I met a boy in his mid-twenties, from Kentucky, who had come to New York to set up as a dentist. Down in Kentucky they call NY the nation’s brain drain. He gave me two good reasons for moving to the city. He told me,

`I like to party.’

And then later, ‘I like nice things.’

This is the reason why he chose to do dentistry rather than Art Restoration, despite the fact that,

`I lury Russian icons.’

Doing it his way, he can make lots of money as a New York dentist, and buy a few nice icon things for himself. Such candid consumerism made a refreshing change after the squeamish English double stand over money. Money is the law of life there, which has to be lived by. No use in nobly pretending it doesn’t happen. Rather than remarking on seasonal changes in the surrounding foliage, the majority of New Yorkers whom I met would relish a detailed discussion about the subtle fluctuations in Real Estate Value.

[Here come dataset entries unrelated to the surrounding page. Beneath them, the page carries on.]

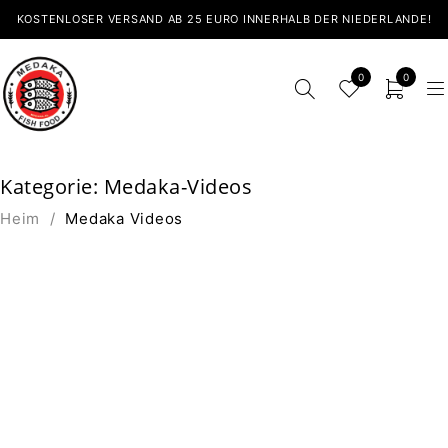
KOSTENLOSER VERSAND AB 25 EURO INNERHALB DER NIEDERLANDE!
0
0
Kategorie: Medaka-Videos
Heim
/
Medaka Videos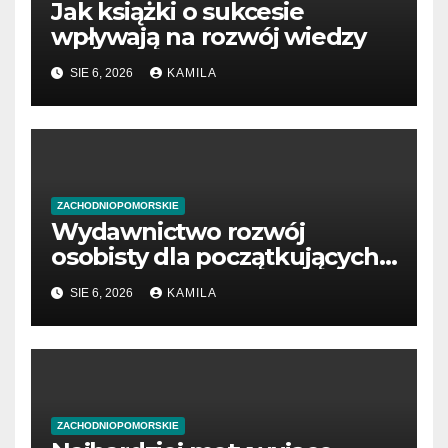
Jak książki o sukcesie
wpływają na rozwój wiedzy
SIE 6, 2026
KAMILA
ZACHODNIOPOMORSKIE
Wydawnictwo rozwój
osobisty dla początkujących
przedsiębiorców
SIE 6, 2026
KAMILA
ZACHODNIOPOMORSKIE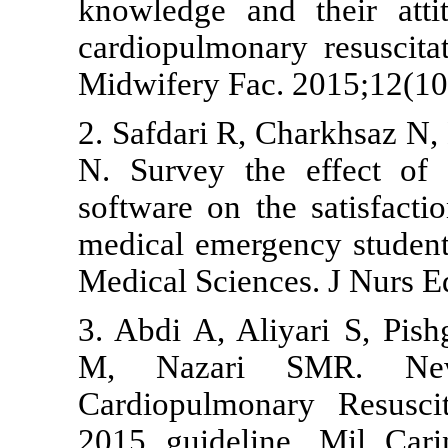
knowledge an
cardiopulmon
Midwifery Fac
2. Safdari R,
N. Survey th
software on t
medical emerg
Medical Scien
3. Abdi A, Al
M, Nazari
Cardiopulmon
2015 guideli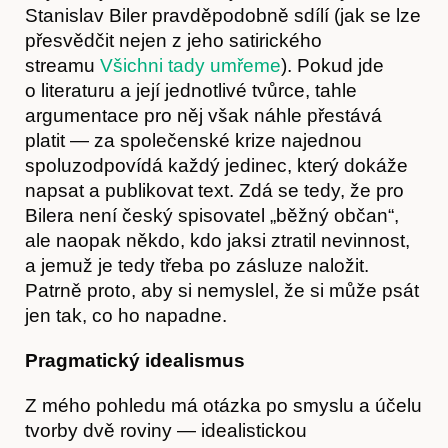
Stanislav Biler pravděpodobně sdílí (jak se lze
přesvědčit nejen z jeho satirického
streamu
Všichni tady umřeme
). Pokud jde
o literaturu a její jednotlivé tvůrce, tahle
argumentace pro něj však náhle přestává
platit — za společenské krize najednou
spoluzodpovídá každý jedinec, který dokáže
napsat a publikovat text. Zdá se tedy, že pro
Bilera není český spisovatel „běžný občan“,
ale naopak někdo, kdo jaksi ztratil nevinnost,
a jemuž je tedy třeba po zásluze naložit.
Patrně proto, aby si nemyslel, že si může psát
jen tak, co ho napadne.
Pragmatický idealismus
Z mého pohledu má otázka po smyslu a účelu
tvorby dvě roviny — idealistickou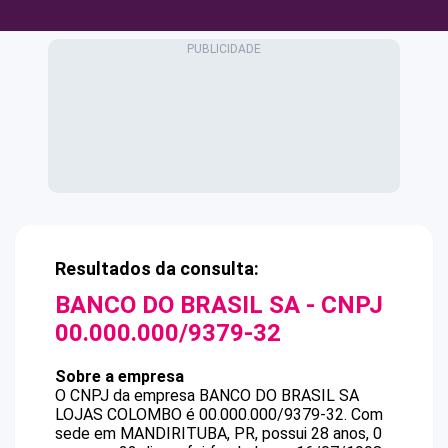
Resultados da consulta:
BANCO DO BRASIL SA
- CNPJ
00.000.000/9379-32
Sobre a empresa
O CNPJ da empresa
BANCO DO BRASIL SA
LOJAS COLOMBO
é
00.000.000/9379-32
.
Com
sede em MANDIRITUBA, PR, possui 28 anos, 0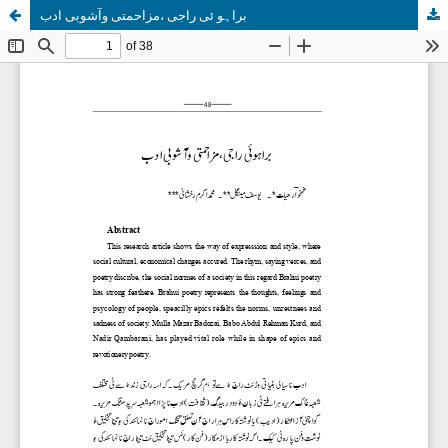
براہو ئی راجی ،مزاحمتی وآشوبی ادب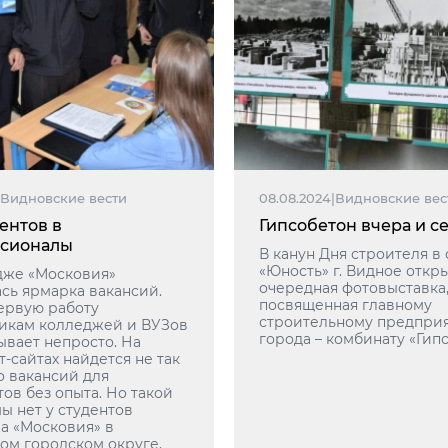
Видновские вести
08.08.2024
|
Видновские вес
ентов в
Гипсобетон вчера и с
сионалы
В канун Дня строителя в
«Юность» г. Видное откр
дже «Московия»
очередная фотовыставка
ась ярмарка вакансий.
посвященная главному
ервую работу
строительному предпри
икам колледжей и ВУЗов
города – комбинату «Гипс
ывает непросто. На
-сайтах найдется не так
о вакансий для
ов без опыта. Но такой
ы нет у студентов
а «Московия» в
ом городском округе,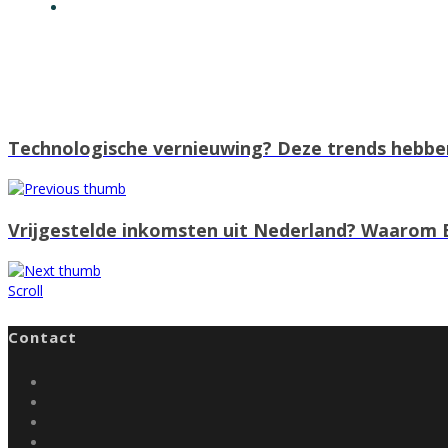
Technologische vernieuwing? Deze trends hebben
Vrijgestelde inkomsten uit Nederland? Waarom B
Scroll
Contact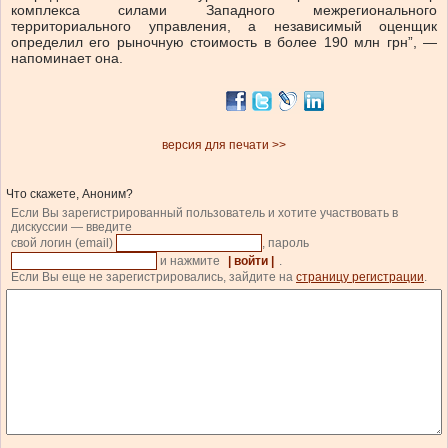
комплекса силами Западного межрегионального
территориального управления, а независимый оценщик
определил его рыночную стоимость в более 190 млн грн”, —
напоминает она.
версия для печати >>
Что скажете, Аноним?
Если Вы зарегистрированный пользователь и хотите участвовать в
дискуссии — введите
свой логин (email)
, пароль
и нажмите
| войти |
.
Если Вы еще не зарегистрировались, зайдите на
страницу регистрации
.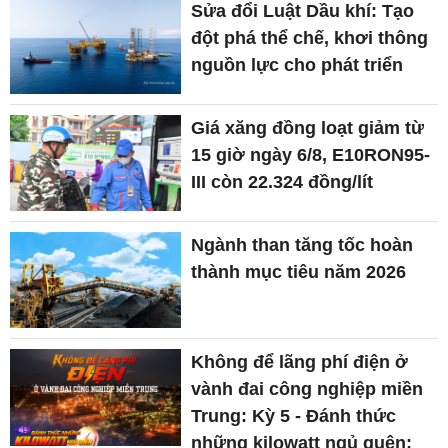
Sửa đổi Luật Dầu khí: Tạo
đột phá thể chế, khơi thông
nguồn lực cho phát triển
Giá xăng đồng loạt giảm từ
15 giờ ngày 6/8, E10RON95-
III còn 22.324 đồng/lít
Ngành than tăng tốc hoàn
thành mục tiêu năm 2026
Không để lãng phí điện ở
vành đai công nghiệp miền
Trung: Kỳ 5 - Đánh thức
những kilowatt ngủ quên: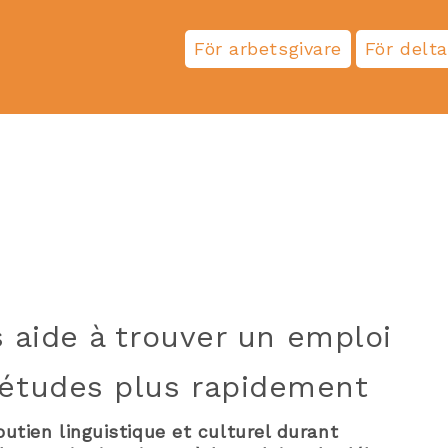
För arbetsgivare
För delt
s aide à trouver un emploi
études plus rapidement
utien linguistique et culturel durant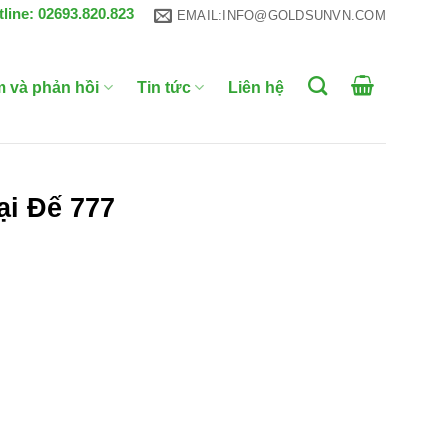
tline: 02693.820.823
EMAIL:INFO@GOLDSUNVN.COM
m và phản hồi
Tin tức
Liên hệ
ại Đế 777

New York is a city of dreams. The dreams rely in part on the dreamer sustaining a faith in the American ‘ethos’ of freedom and liberty. Liberty, that is, to be ‘like the bus boy from Ohio, liberty to realise any dream, be it at the expense of others, which, in this land-ofthe-free, it inevitably has to be. Lack of adequate welfare services — health, housing, education — demonstrates the lack of sympathy for casualties. After all, they started out from the same nest of opportunities as the rats who are now fatter.

At the mouth of New York city harbour stands Liberty. She has welcomed the oppressed and disowned of the world to this paranoiac dreamscape for nearly a hundred years. This summer she was torchless, covered in scaffolding and swathed in white canvas. At night, lit from within, she looked like a stricken ghost, fleeing the city of glittering towers.